Memulai langkah tersebut, BPPT pun melakukan kerja sama dengan PNORS Australia, yang merupakan perusahaan dengan kompetensi bidang TIK dalam dunia kesehatan. "Kita akan bertukar informasi, antara PNORS dan BPPT. Mereka punya pengalaman ICT, terutama E-Health," ujar kepala BPPT, Unggul Priyanto dalam paparannya di Gedung BPPT, Jakarta, Kamis, 22 September 2016.
Bersamaan dengan itu diselenggarakan seminar internasional dengan pemateri, Richard Llewellyn sebagai Chairman PNORS Technology Group. Richard akan menyampaikan mengenai sistem e-procurement melalui sistematisasi e-katalog, pendataan, serta tata kelola penyaluran kebutuhan pusat pelayanan kesehatan secara transparan, efisien serta efektif.
Pada intinya, Richard menjelaskan bahwa e-health berupa pendataan obat-obatan ini telah dipakai oleh pemerintah negaranya sendiri.

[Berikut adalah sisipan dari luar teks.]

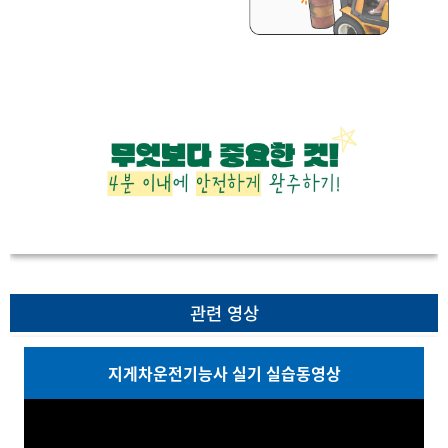
관련 영상
지게차운전기능사 실기 실습동영상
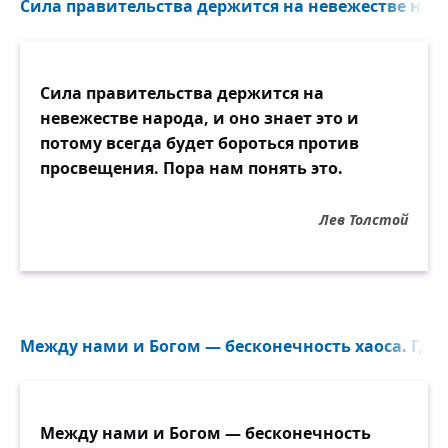
словно скатерть с пятном
Сила правительства держится на невежестве народа
темноты, полотно.
Ставь на скатерть стакан,
Сила правительства держится на
чтоб он вдруг не упал,
невежестве народа, и оно знает это и
чтоб сквозь стол-истукан,
потому всегда будет бороться против
словно соль, проступал,
просвещения. Пора нам понять это.
незаметный в окно,
ослепительный Путь —
Лев Толстой
будто льётся вино
и вздымается грудь.
Ветер, ветер пришёл,
шелестит у окна.
Между нами и Богом — бесконечность хаоса. Где-т
Укрывается ствол
за квадрат полотна.
И трепещут цветы
у него позади
Между нами и Богом — бесконечность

Kini, Kementerian Kesehatan negeri Kangguru tersebut berkoordinasi langsung dengan PNORS soal penyebaran obat ke Puskesmas setempat.

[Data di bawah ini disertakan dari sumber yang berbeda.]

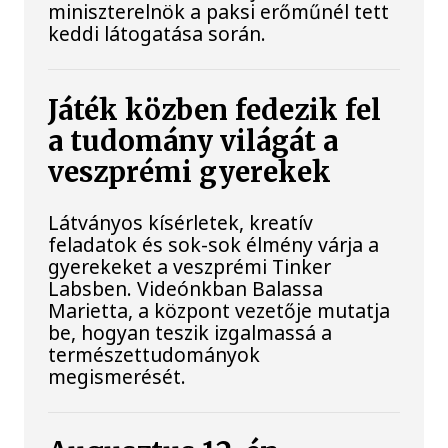
miniszterelnök a paksi erőműnél tett
keddi látogatása során.
Játék közben fedezik fel
a tudomány világát a
veszprémi gyerekek
Látványos kísérletek, kreatív
feladatok és sok-sok élmény várja a
gyerekeket a veszprémi Tinker
Labsben. Videónkban Balassa
Marietta, a központ vezetője mutatja
be, hogyan teszik izgalmassá a
természettudományok
megismerését.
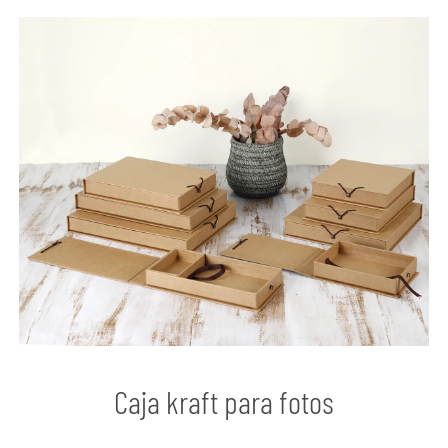
Caja kraft para fotos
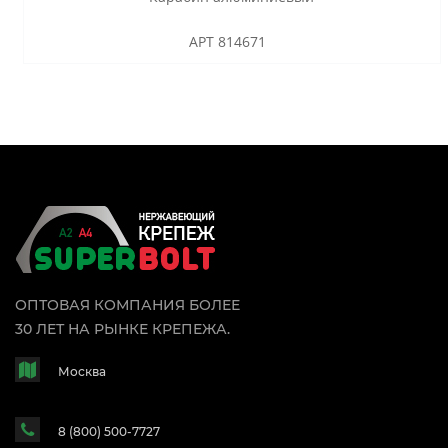
АРТ 814671
ОПТОВАЯ КОМПАНИЯ БОЛЕЕ
30 ЛЕТ НА РЫНКЕ КРЕПЕЖА.
Москва
8 (800) 500-7727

"Jadi Kementerian Kesehatan (Australia) tidak lagi berhubungan dengan service provider, tapi dengan PNORS," kata Richard.
Lebih lanjut, perekayasa utama BPPT, Indroyono Soesilo mencontoh, jika sistem PNORS ini diterapkan pula di Indonesia maka segala hal bisa diatur sedemikian rupa. Misalnya, sebuah Puskesmas akan mendata berapa banyak obat yang telah mereka salurkan. Sehingga, dengan data tersebut, penyaluran obat kembali ke Puskesmas bisa dikalkulasikan sesuai kebutuhan.
"Jadi tidak ada penumpukan obat, yang berimbas kedaluarsa," ujarnya.